Safaris go sustainable… because that’s what the (rich) kids are into these days


June 17, 2019

Wealthy foreigners have “gone on safari” in Africa since the 1800s.

As tourists abandon rustic rhino-hunting for sustainable sightseeing, tour operators are constructing a new version of Africa for today’s tourists — and it’s built on imported Tesla batteries instead of imported rifles.

It’s time for… (*enthusiastic marketer leads drumroll*)… a rebrand!!

Theodore Roosevelt and Ernest Hemingway went to Africa to kill its elephants; Prince Harry and George Clooney go to save its people. But some things never change: Celebrities who safari want to do it in style.
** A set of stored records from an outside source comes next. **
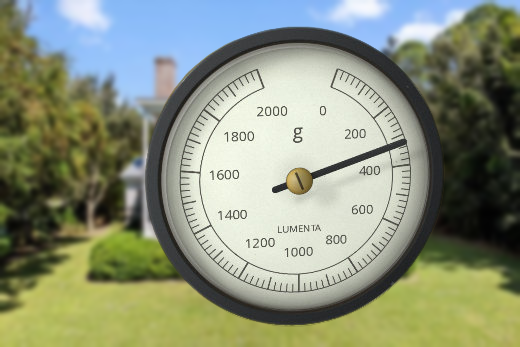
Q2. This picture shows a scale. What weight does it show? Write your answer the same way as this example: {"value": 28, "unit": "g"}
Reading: {"value": 320, "unit": "g"}
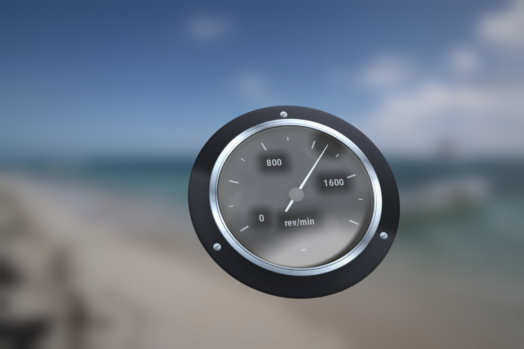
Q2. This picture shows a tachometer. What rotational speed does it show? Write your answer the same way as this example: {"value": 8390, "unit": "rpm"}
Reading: {"value": 1300, "unit": "rpm"}
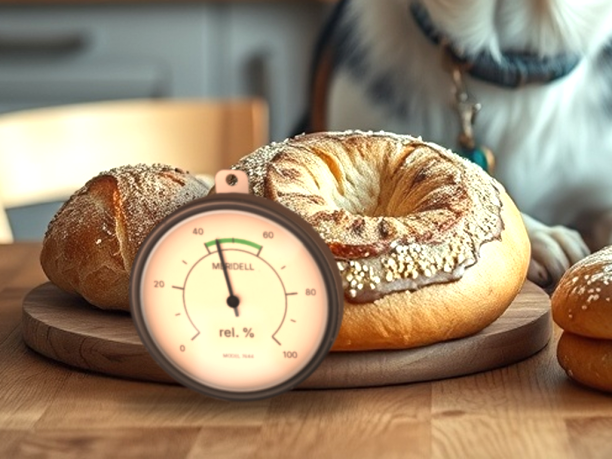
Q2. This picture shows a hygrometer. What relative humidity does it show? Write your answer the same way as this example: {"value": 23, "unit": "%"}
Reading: {"value": 45, "unit": "%"}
So, to attract celebrities with progressive preferences, tour companies are buying electric safari vehicles, building sustainable lodging, and focusing on eco-tourism.

But it’s still not exactly accessible to everyone…

Like people who actually live in Africa, for instance.

Most safari packages still start at prices of $750 per person per day — and can cost several thousand dollars depending on the level of luxury.

Like the lavish hunting expeditions of the Roosevelt era, these over-the-top eco-excursions are still geared toward wealthy foreigners, not local Africans.

Sustainability itself is a win. But the fact that tour companies prioritize the environment for tourists — while members of the African middle class, who often can’t afford safari vacations, don’t share that commitment — shows that the impact of new, green safaris is complex.